Fazemos questão de recordar o conceito, de delimitar e enfatizar, para que ele, uma vez nomeado e descrito, possa ser reconhecido e erradicado. Assim, perdoe leitor, se nos fazemos por demais repetitivas.
Na audiência realizada, a Humaniza manifestou-se pelas palavras de sua Presidenta, trazendo ao conhecimento da juíza casos marcantes de violência obstétrica que resultaram em morte materna, no intuito de refletir uma triste realidade quando se trata do tema: há mulheres e bebês morrendo em números alarmantes.
E, de outra sorte, se não a morte, a dor. Diversas mulheres compartilham o seu mal estar, os problemas de saúde física e psicológica que ainda enfrentam em virtude do parto cujo modelo de atendimento violento resultou em sequelas, muitas irreversíveis.
É nesse contexto que a Humaniza percebe curso do processo da Ação Civil Pública, compreendendo que representa um meio de controle, pelos órgãos fiscalizadores da lei, com uma performance magistral por parte da juíza titular, de que os direitos das mulheres, inclusive seus direitos reprodutivos, sejam validados nas maternidades do Estado do Amazonas.
O processo, atualmente, conta com a participação do Estado do Amazonas (tendo o Secretário de Saúde comparecido à última audiência), a União, o Ministério Público do Estado do Amazonas e o Ministério Público Federal, a Associação Humaniza – Coletivo Feminista como amicus curiae e, por fim, foi aceita também pela juíza a participação do Conselho Regional de Medicina do Estado do Amazonas como “Amigo da Corte”.

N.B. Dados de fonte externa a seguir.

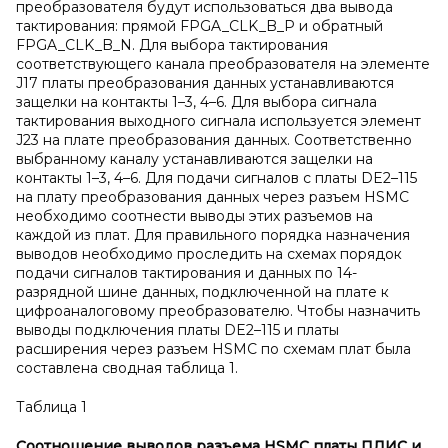
преобразователя будут использоваться два вывода
тактирования: прямой FPGA_CLK_B_P и обратный
FPGA_CLK_B_N. Для выбора тактирования
соответствующего канала преобразователя на элементе
J17 платы преобразования данных устанавливаются
защелки на контакты 1–3, 4–6. Для выбора сигнала
тактирования выходного сигнала используется элемент
J23 на плате преобразования данных. Соответственно
выбранному каналу устанавливаются защелки на
контакты 1–3, 4–6. Для подачи сигналов с платы DE2–115
на плату преобразования данных через разъем HSMC
необходимо соотнести выводы этих разъемов на
каждой из плат. Для правильного порядка назначения
выводов необходимо проследить на схемах порядок
подачи сигналов тактирования и данных по 14-
разрядной шине данных, подключенной на плате к
цифроаналоговому преобразователю. Чтобы назначить
выводы подключения платы DE2–115 и платы
расширения через разъем HSMC по схемам плат была
составлена сводная таблица 1.
Таблица 1
Соотношение выводов разъема
HSMC
платы ПЛИС и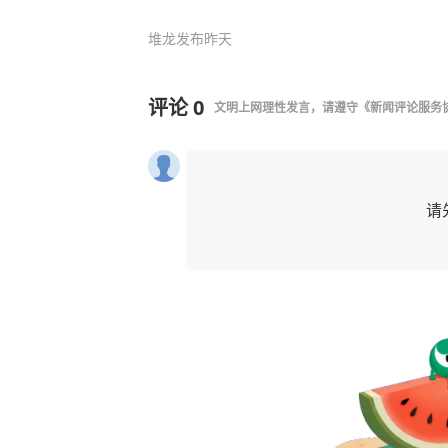
堆龙发布
昨天
评论
0
文明上网理性发言，请遵守
《新闻评论服务
请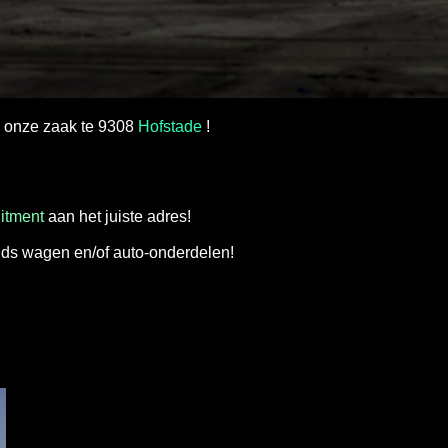
n onze zaak te 9308
Hofstade
!
itment
aan het juiste adres!
ds wagen en/of auto-onderdelen!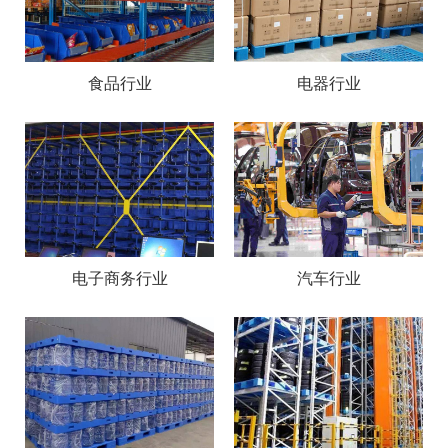
食品行业
电器行业
电子商务行业
汽车行业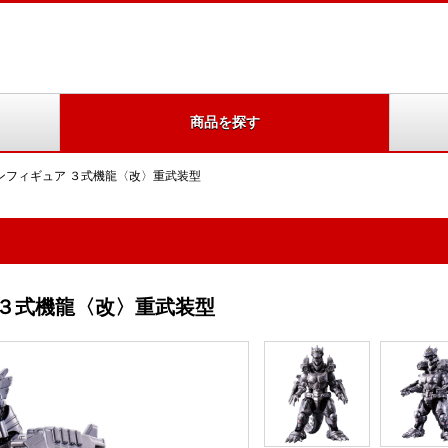
商品を探す
ンフィギュア ３式機龍〈改〉重武装型
 ３式機龍〈改〉重武装型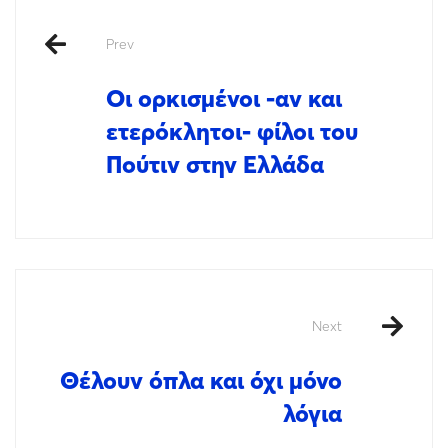
Prev
Οι ορκισμένοι -αν και
ετερόκλητοι- φίλοι του
Πούτιν στην Ελλάδα
Next
Θέλουν όπλα και όχι μόνο
λόγια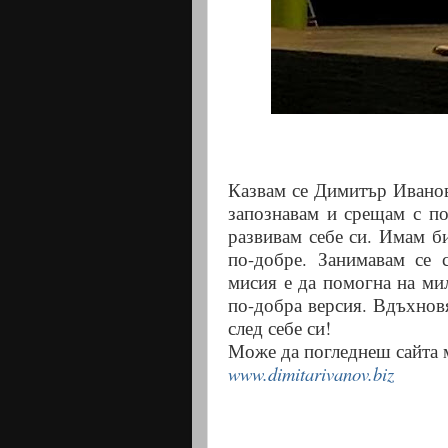
Казвам се Димитър Иванов 
запознавам и срещам с п
развивам себе си. Имам би
по-добре. Занимавам се 
мисия е да помогна на ми
по-добра версия. Вдъхнов
след себе си!
Може да погледнеш сайта м
www.dimitarivanov.biz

Que possa ser mantida, em cada trâmite processual, a confluência de sugestões de todos os órgãos envolvidos, com o intuito de erradicar todo atendimento que possa ser considerado violento ao parto. Seguimos!
[1] Com a devida ressalva ao fato de que, neste caso, a terminologia binária “mulher” deve ser ampliada a todos os corpos que esteja em estado gravídico, trabalho de parto, abortamento ou puerpério, dentre os quais fazemos questão de mencionar, inclusive, o homem trans que tenha decidido pela gestação em seu útero.

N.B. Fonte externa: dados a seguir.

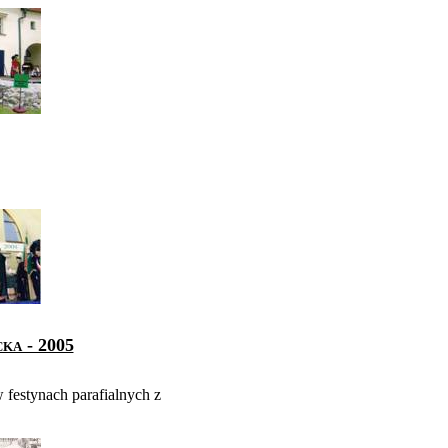
cka - 2005
 festynach parafialnych z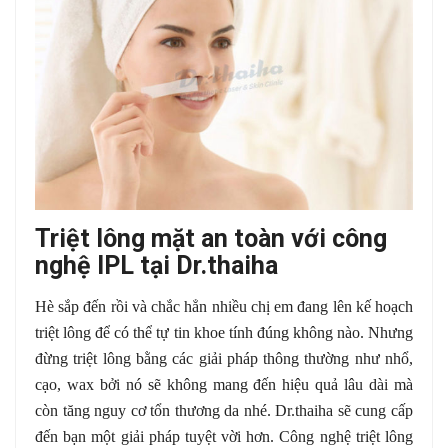
Triệt lông mặt an toàn với công
nghệ IPL tại Dr.thaiha
Hè sắp đến rồi và chắc hẳn nhiều chị em đang lên kế hoạch
triệt lông để có thể tự tin khoe tính đúng không nào. Nhưng
đừng triệt lông bằng các giải pháp thông thường như nhổ,
cạo, wax bởi nó sẽ không mang đến hiệu quả lâu dài mà
còn tăng nguy cơ tổn thương da nhé. Dr.thaiha sẽ cung cấp
đến bạn một giải pháp tuyệt vời hơn. Công nghệ triệt lông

[2] A Lei Estadual 4.848/2019 prevê que: “entende-se por violência obstétrica a apropriação do corpo e dos processos reprodutivos das mulheres, através do tratamento desumanizado, abuso da medicalização e patologização dos processos naturais, que cause a perda da autonomia e capacidade das mulheres de decidir livremente sobre seus corpos e sua sexualidade, impactando negativamente na qualidade de vida das mulheres durante o pré-natal, parto, puerpério ou em abortamento, que cause dor, dano ou sofrimento desnecessário à mulher, praticada por membros que pertençam à equipe de saúde, ou não, sem o seu consentimento explícito ou em desrespeito à sua autonomia”.